To me it says there is some fruit that if it is an apple, it is delicious.
This is absolutely correct. There exists a fruit such that if it is an apple, then it is delicious. Let $x$ be such a fruit. We have two cases for what $x$ may be here:
- $x$ is an apple. Then $x$ is delicious. This is the $x$ you are searching for.
- $x$ is not an apple. Now the statement "if $x$ is an apple, then $x$ is delicious" automatically holds true. Since $x$ is not an apple, the conclusion doesn't matter. The statement is vacuously true.

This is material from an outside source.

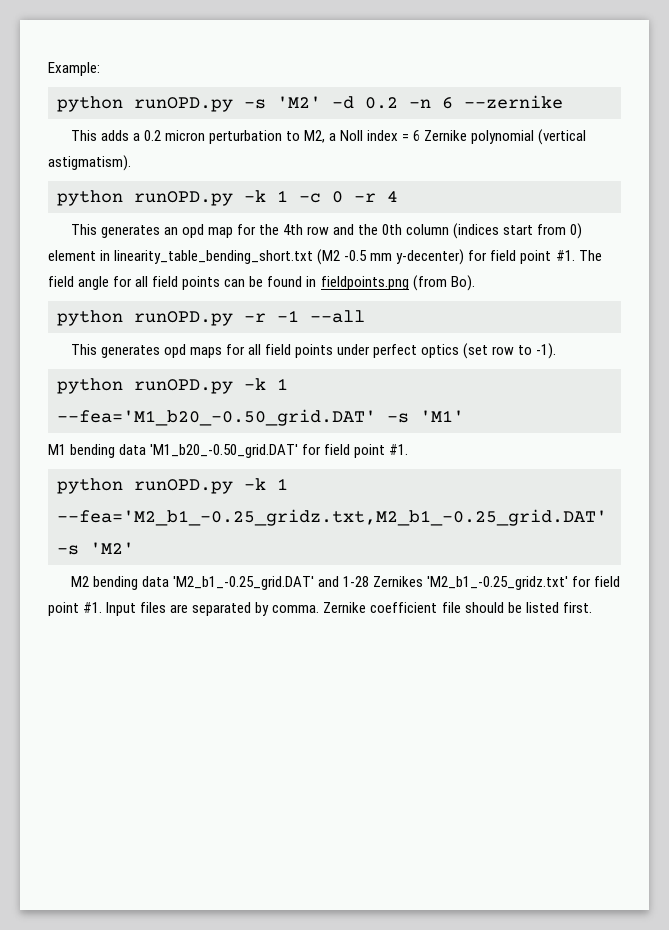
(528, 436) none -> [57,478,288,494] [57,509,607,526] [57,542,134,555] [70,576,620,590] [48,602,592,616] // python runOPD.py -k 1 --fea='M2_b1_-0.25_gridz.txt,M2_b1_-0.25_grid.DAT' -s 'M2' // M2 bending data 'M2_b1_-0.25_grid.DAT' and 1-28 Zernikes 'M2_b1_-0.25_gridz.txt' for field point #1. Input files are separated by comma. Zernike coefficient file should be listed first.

So the statement $\exists{x} \in F, A(x) \implies D(x)$ fails to capture precisely your desired values of $x$, i.e., apples which are delicious, because it also includes other fruits.
I'm not quite sure that I really understand WHY I need to use implication for universal quantification, and conjunction for existential quantification.
Modifying your analysis a bit, let $A$ be the set of apples, and $D$ the set of delicious things.
$\forall x: [x\in A \implies x\in D]$ means all apples are delicious. Often written $\forall x\in A :x\in D$
$\forall x: [x\in A \land x\in D]$ means everything is a delicious apple.
$\exists x:[x\in A \land x\in D]$ means there exists at least one delicious apple. Often written $\exists x\in A:x\in D$, or equivalently $\exists x\in D: x\in A$
What does $\exists x:[x\in A \implies x\in D]$ mean? It is equivalent to $\exists x:[x\notin A \lor x\in D]$.
For a given $x$ then, either of the following possibilities that will satisfy this condition:
$x\in A \land x\in D$, i.e. there exists at least one delicious apple (as above)
$x\notin A\land x\in D$, i.e. there exists at least one non-apple that is delicious
$x\notin A\land x\notin D$, i.e. there exists at least one non-apple that is not delicious
So, the implication allows for more possibilities than the conjunction. In particular, the implication allows for the possibility that there are no apples. The conjunction does not.
Furthermore, $\exists x: [x\in A \implies x\in D]$ is a set theoretic variation of the so-called Drinker's Paradox. Here's where it gets crazy! For any set $A$ and any proposition $P$, we can prove using ordinary set theory that $$\exists x: [x\in A \implies P]$$
You could even prove, for example, that $$\exists x: [x\in A \implies x\notin A]$$ So, to avoid confusion, you would probably want to avoid such constructs in mathematics. For a formal development, see The Drinker's Paradox: A Tale of Three Paradoxes at my blog.
$\forall x\in F (A(x)\to D(x))$ versus $\exists x\in F(A(x)\wedge D(x))$
$\forall x\in F (A(x)\to D(x))$ says "any fruit, if it is an apple, then it is delicious," or simply, "apples are delicious fruit".
$\forall x\in F (A(x)\wedge D(x))$ says "any fruit, is an apple and is delicious", or simply "all fruit are delicious apples."
Which says what you mean?
$\exists x\in F(A(x)\wedge D(x))$ says "some fruits, is an apple and is delicious," or simply "there is a delicious apple".
$\exists x\in F (A(x)\to D(x))$ says "there is some fruit, that if it were an apple then it would be delicious". Witness this mouldy orange.
Which says what you mean?